#### [Your goal]
Put the lines of the records below, from the start through the line containing "General's Office Investigative", into a JSON list of strings with one string per line, leaving out any blank lines.

#### [Supplied entries]
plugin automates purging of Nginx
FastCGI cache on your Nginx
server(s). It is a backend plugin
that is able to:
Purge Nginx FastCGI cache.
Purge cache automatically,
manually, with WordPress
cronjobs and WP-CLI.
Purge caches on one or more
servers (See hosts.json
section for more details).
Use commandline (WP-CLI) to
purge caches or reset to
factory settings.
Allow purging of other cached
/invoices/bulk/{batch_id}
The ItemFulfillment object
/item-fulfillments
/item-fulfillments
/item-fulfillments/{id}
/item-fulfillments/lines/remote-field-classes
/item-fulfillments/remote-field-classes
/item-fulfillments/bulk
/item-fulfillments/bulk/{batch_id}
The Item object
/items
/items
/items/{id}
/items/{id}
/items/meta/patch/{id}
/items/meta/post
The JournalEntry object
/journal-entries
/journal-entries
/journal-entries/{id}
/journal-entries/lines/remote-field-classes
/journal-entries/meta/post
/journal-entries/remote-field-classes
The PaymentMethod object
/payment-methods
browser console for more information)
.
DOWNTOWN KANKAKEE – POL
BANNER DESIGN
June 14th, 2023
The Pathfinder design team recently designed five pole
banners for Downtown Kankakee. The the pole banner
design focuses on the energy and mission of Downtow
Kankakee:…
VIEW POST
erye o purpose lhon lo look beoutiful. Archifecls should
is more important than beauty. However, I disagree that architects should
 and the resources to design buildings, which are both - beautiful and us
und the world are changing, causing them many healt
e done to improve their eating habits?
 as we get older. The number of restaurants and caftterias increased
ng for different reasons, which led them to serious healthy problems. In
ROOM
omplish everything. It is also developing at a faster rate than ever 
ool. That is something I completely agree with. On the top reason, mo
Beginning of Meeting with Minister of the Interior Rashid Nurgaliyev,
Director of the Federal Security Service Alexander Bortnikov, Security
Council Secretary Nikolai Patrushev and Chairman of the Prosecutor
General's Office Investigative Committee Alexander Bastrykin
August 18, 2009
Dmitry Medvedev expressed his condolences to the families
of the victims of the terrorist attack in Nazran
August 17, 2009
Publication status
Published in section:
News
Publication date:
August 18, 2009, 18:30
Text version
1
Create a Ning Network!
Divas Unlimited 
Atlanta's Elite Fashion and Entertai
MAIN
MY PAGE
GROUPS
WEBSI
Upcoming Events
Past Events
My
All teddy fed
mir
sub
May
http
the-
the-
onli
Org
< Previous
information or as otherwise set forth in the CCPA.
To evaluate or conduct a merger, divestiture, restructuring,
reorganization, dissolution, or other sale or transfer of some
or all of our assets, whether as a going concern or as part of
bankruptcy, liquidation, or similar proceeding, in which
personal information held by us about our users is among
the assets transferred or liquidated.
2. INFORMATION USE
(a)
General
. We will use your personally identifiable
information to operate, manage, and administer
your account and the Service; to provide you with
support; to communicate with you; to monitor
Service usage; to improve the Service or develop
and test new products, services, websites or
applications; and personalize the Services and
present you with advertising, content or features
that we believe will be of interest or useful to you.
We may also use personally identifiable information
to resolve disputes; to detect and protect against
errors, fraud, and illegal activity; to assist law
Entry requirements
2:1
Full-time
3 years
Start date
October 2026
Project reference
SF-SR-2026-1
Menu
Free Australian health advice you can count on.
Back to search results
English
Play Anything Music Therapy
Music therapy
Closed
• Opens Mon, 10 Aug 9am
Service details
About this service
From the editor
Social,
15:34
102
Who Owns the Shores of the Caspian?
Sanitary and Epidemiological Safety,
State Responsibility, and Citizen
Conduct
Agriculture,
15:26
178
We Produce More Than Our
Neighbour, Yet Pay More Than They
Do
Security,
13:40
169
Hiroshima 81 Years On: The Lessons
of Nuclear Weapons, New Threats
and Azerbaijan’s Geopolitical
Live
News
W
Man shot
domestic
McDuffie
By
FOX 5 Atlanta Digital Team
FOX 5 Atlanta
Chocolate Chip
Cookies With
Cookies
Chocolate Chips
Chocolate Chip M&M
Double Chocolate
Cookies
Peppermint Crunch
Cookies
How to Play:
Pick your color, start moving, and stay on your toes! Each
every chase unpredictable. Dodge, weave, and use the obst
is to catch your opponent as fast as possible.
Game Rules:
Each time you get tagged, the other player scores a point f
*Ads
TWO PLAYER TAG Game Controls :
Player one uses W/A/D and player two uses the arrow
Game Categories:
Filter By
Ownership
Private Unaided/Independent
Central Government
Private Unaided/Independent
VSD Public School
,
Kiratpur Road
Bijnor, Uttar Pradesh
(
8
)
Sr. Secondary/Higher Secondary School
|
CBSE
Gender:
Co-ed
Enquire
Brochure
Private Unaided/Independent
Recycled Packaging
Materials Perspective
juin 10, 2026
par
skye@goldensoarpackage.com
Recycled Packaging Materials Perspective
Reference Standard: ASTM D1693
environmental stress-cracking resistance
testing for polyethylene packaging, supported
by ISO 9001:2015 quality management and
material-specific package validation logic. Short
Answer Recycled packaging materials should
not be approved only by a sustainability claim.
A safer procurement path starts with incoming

#### [Response to this task]
[
  "plugin automates purging of Nginx",
  "FastCGI cache on your Nginx",
  "server(s). It is a backend plugin",
  "that is able to:",
  "Purge Nginx FastCGI cache.",
  "Purge cache automatically,",
  "manually, with WordPress",
  "cronjobs and WP-CLI.",
  "Purge caches on one or more",
  "servers (See hosts.json",
  "section for more details).",
  "Use commandline (WP-CLI) to",
  "purge caches or reset to",
  "factory settings.",
  "Allow purging of other cached",
  "/invoices/bulk/{batch_id}",
  "The ItemFulfillment object",
  "/item-fulfillments",
  "/item-fulfillments",
  "/item-fulfillments/{id}",
  "/item-fulfillments/lines/remote-field-classes",
  "/item-fulfillments/remote-field-classes",
  "/item-fulfillments/bulk",
  "/item-fulfillments/bulk/{batch_id}",
  "The Item object",
  "/items",
  "/items",
  "/items/{id}",
  "/items/{id}",
  "/items/meta/patch/{id}",
  "/items/meta/post",
  "The JournalEntry object",
  "/journal-entries",
  "/journal-entries",
  "/journal-entries/{id}",
  "/journal-entries/lines/remote-field-classes",
  "/journal-entries/meta/post",
  "/journal-entries/remote-field-classes",
  "The PaymentMethod object",
  "/payment-methods",
  "browser console for more information)",
  ".",
  "DOWNTOWN KANKAKEE – POL",
  "BANNER DESIGN",
  "June 14th, 2023",
  "The Pathfinder design team recently designed five pole",
  "banners for Downtown Kankakee. The the pole banner",
  "design focuses on the energy and mission of Downtow",
  "Kankakee:…",
  "VIEW POST",
  "erye o purpose lhon lo look beoutiful. Archifecls should",
  "is more important than beauty. However, I disagree that architects should",
  " and the resources to design buildings, which are both - beautiful and us",
  "und the world are changing, causing them many healt",
  "e done to improve their eating habits?",
  " as we get older. The number of restaurants and caftterias increased",
  "ng for different reasons, which led them to serious healthy problems. In",
  "ROOM",
  "omplish everything. It is also developing at a faster rate than ever ",
  "ool. That is something I completely agree with. On the top reason, mo",
  "Beginning of Meeting with Minister of the Interior Rashid Nurgaliyev,",
  "Director of the Federal Security Service Alexander Bortnikov, Security",
  "Council Secretary Nikolai Patrushev and Chairman of the Prosecutor",
  "General's Office Investigative Committee Alexander Bastrykin"
]